Normal People is a very strange book. It has some interesting themes but the writing style and depressing characters combine to make it hard to like and enjoy. I refuse to accept such bleak, joyless and abnormal relationships as the sort that characterised the protagonists is a norm for Millenials. The writing style sucks non-existent life out of the book. The lack of proper punctuation is considered clever by some but tiring by me, the writing is sparse and bare yet an inordinate amount of space is spent describing mundane events and actions that add almost nothing to the plot. Surprisingly, Sally Rooney has an incredible gift for this sort of description that paints vivid pictures in the mind of the reader but the downside is that it is excessive and detrimental to character development. You ended up knowing how Marianne and her friends fetched a bottle of champagne from the kitchen and how she took a mouthful and swirled it in the mouth while knowing almost nothing about her mother or brother, Alan who was a major source of emotional and physical abuse that left her hugely damaged and vulnerable to more damaging relationships. Every character (apart from Lorraine) is unlikeable. So much life is sucked out of the pages by the damaged nature of almost every character in the book. While I was not insistent on a happy ending, I expected some reward for persevering through the uneasy writing style and damaged characters. Sadly, it never got better until the end. Marianne and Connell remained abnormal with no redemption of any sort. The relationship remained chaotic, undefined and unfulfilling. The only saving grace was the myriad themes that were subtly threaded throughout the entire plot. Even those felt forced at times as it was obvious that the author was pushing her Marxist beliefs (nothing wrong there but it could have been more cohesive as a whole).

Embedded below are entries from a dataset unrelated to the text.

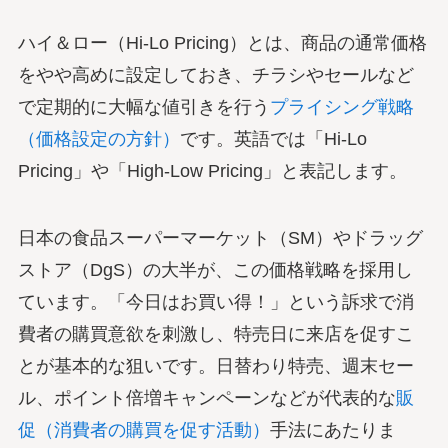
ハイ＆ロー（Hi-Lo Pricing）とは、商品の通常価格
をやや高めに設定しておき、チラシやセールなど
で定期的に大幅な値引きを行う
プライシング戦略
（価格設定の方針）
です。英語では「Hi-Lo
Pricing」や「High-Low Pricing」と表記します。
日本の食品スーパーマーケット（SM）やドラッグ
ストア（DgS）の大半が、この価格戦略を採用し
ています。「今日はお買い得！」という訴求で消
費者の購買意欲を刺激し、特売日に来店を促すこ
とが基本的な狙いです。日替わり特売、週末セー
ル、ポイント倍増キャンペーンなどが代表的な
販
促（消費者の購買を促す活動）
手法にあたりま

In all, I struggled to see the hype in Normal People and Sally Rooney’s writing style is not just for me. I have always been wary of hyped novels and I rarely rate awards and the view of critics when buying a book. This is one of those times when my suspicion is confirmed. I really hope this is not what the future of millennial fiction will look like if this ends up as a future classic as some revered critics have stated then something may be wrong. On a different note, those who enjoyed Normal People will feel at home with Disgrace.